3h10 pour Yuma

de James Mangold, 2007, ****

En sché­ma­ti­sant, il y a trois wes­terns. Le clas­sique, amé­ri­cain, avec un ou des héros forts et des méchants bien iden­ti­fiés. Le spa­ghet­ti, ita­lien, plus ver­sé dans le second degré et géné­ra­le­ment très ambi­gu avec des héros à moi­tié hon­nêtes et des méchants à moi­tié sym­pas. Le moderne, amé­ri­cain, avec un héros fort mais tor­tu­ré, désa­bu­sé ou cynique, et des méchants bien méchants. Pensez Alamo, Le bon, la brute et le truand et Open range pour bien saisir.

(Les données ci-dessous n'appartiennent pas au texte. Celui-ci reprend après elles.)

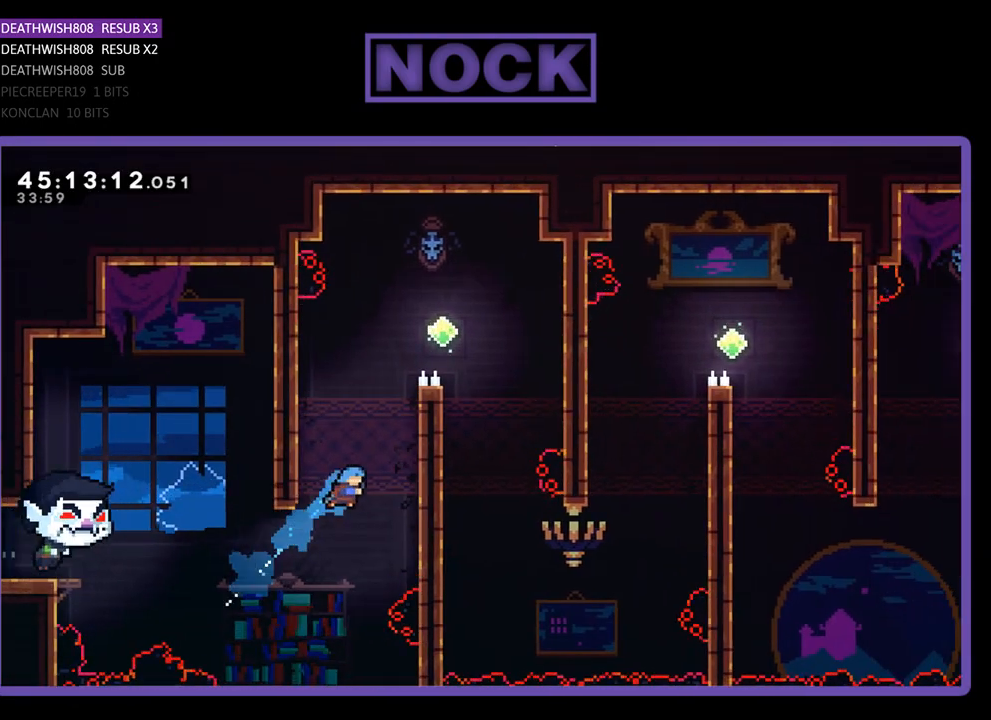
{"buttons": ["R2", "DPAD_UP", "DPAD_RIGHT"], "events": [[167, "CIRCLE", "up"], [267, "CROSS", "down"], [500, "CROSS", "up"]]}
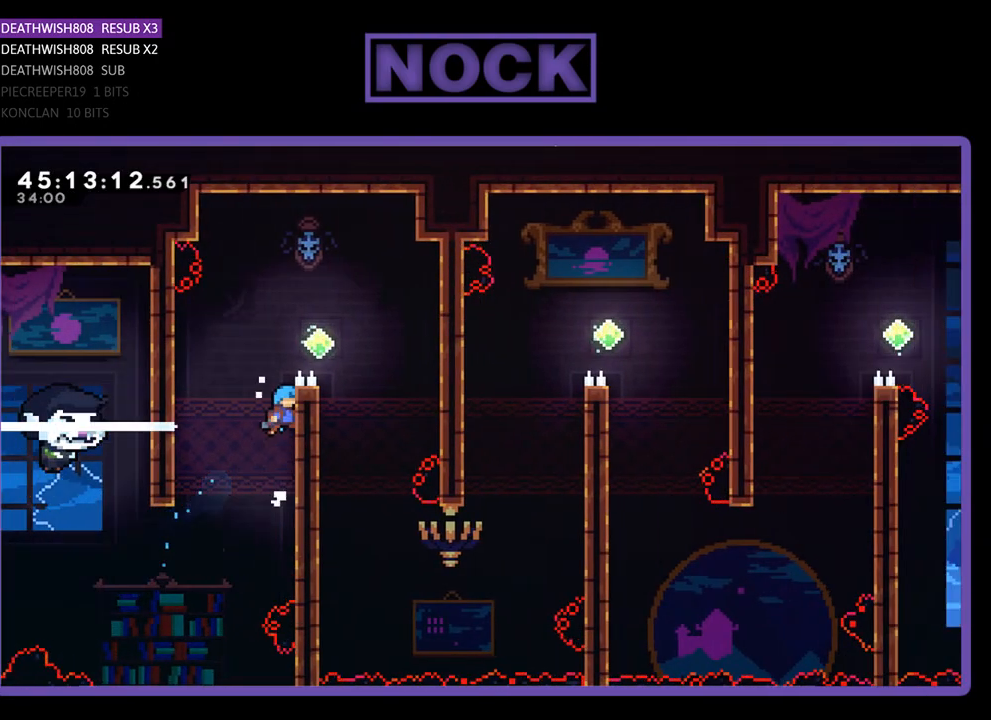
{"buttons": ["CROSS", "R2", "DPAD_UP", "DPAD_RIGHT"], "events": [[200, "CROSS", "down"]]}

Le wes­tern spa­ghet­ti est le plus inven­tif des trois, allant du très grand film inat­ta­quable (Il était une fois dans l’Ouest) à la paro­die lou­foque (On l’ap­pelle Trinita). Il a du coup ins­pi­ré des géné­ra­tions de réa­li­sa­teurs sur toute la pla­nète, qui font ce qu’on pour­rait appe­ler des « wes­terns kim­chi » (Le bon, la brute, le cin­glé), des « wes­terns dim sum » (Vengeance), des « wes­terns bouilla­baisse » (Les insou­mis)…

Tout ceci pour dire que ce remake de 3h10 pour Yuma de Delmer Daves est quand même lar­ge­ment un « wes­tern ham­bur­ger ». On retrouve le héros sombre et bles­sé, même s’il est un peu moins ambi­gu que dans un vrai spa­ghet­ti ; on retrouve le méchant fran­che­ment pas méchant et très faux cynique en fait, et l’es­pèce de res­pect foi­reux qu’il y a entre les deux. On retrouve un thème musi­cal aisé­ment iden­ti­fiable, dans un style très « mor­ri­co­nien », et une mise en scène alter­nant lan­guis­santes mises en places sui­vies d’ac­cé­lé­ra­tions bru­tales pour les scènes d’ac­tion. On retrouve les plans pano­ra­miques se ter­mi­nant sur un per­son­nage, les gros plans sur les yeux en légère contre-plon­gée, les dia­logues soi­gnés tein­tés de cynisme et d’hu­mour noir.

Bien sûr, on peut le clas­ser dans les wes­terns modernes, avec Impitoyable (autre his­toire de fer­mier qui reprend le sen­tier de la guerre) et Open range. Mais il y a vrai­ment trop d’in­gré­dients du spa­ghet­ti, dans les cadrages et le mon­tage en par­ti­cu­lier, pour qu’on puisse ne pas le mentionner.

À côté de ça, les inter­ro­ga­tions sur les limites de la morale, de l’hé­roïsme, des valeurs à trans­mettre à nos enfants sont bien gérées, l’am­biance du huis-clos qui pré­cède le com­bat final est fort réus­sie et l’en­semble est très bien fice­lé. Et même Russell Crowe joue bien.

Du coup, c’est un film de genre, mais pour les ama­teurs, c’est du solide.